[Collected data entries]
····················

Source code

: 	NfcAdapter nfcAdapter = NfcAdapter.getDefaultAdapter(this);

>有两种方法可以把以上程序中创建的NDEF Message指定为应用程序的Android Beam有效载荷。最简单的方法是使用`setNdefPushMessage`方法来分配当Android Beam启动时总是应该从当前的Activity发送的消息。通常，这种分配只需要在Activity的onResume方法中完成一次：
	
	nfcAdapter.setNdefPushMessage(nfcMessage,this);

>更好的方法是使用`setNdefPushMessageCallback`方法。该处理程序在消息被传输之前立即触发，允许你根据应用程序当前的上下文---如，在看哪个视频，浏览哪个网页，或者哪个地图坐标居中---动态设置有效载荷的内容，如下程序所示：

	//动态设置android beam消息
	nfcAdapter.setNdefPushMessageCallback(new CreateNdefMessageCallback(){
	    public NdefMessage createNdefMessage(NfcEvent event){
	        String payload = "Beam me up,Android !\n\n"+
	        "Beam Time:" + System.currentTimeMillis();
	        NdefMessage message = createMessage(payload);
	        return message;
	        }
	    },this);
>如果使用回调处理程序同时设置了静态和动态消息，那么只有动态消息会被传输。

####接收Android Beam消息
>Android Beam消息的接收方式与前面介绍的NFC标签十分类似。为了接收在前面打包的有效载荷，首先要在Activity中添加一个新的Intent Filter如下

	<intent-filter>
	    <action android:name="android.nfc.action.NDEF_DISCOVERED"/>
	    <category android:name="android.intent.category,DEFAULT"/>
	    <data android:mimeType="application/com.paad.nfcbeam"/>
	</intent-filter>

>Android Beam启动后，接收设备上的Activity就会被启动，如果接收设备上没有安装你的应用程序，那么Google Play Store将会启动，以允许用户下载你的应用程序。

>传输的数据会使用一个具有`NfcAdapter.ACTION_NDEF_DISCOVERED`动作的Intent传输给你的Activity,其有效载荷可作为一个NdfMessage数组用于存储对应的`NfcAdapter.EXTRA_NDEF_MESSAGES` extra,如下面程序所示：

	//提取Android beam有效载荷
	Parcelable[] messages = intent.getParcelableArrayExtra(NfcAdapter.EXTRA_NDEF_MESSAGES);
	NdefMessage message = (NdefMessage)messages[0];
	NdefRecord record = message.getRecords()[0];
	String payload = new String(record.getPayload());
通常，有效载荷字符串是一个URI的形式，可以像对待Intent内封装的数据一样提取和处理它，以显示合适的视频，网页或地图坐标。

····················

What you need to do: Copy out all lines above that include the string "setNdefPushMessageCallback".

Result for this task:
>更好的方法是使用`setNdefPushMessageCallback`方法。该处理程序在消息被传输之前立即触发，允许你根据应用程序当前的上下文---如，在看哪个视频，浏览哪个网页，或者哪个地图坐标居中---动态设置有效载荷的内容，如下程序所示：
	nfcAdapter.setNdefPushMessageCallback(new CreateNdefMessageCallback(){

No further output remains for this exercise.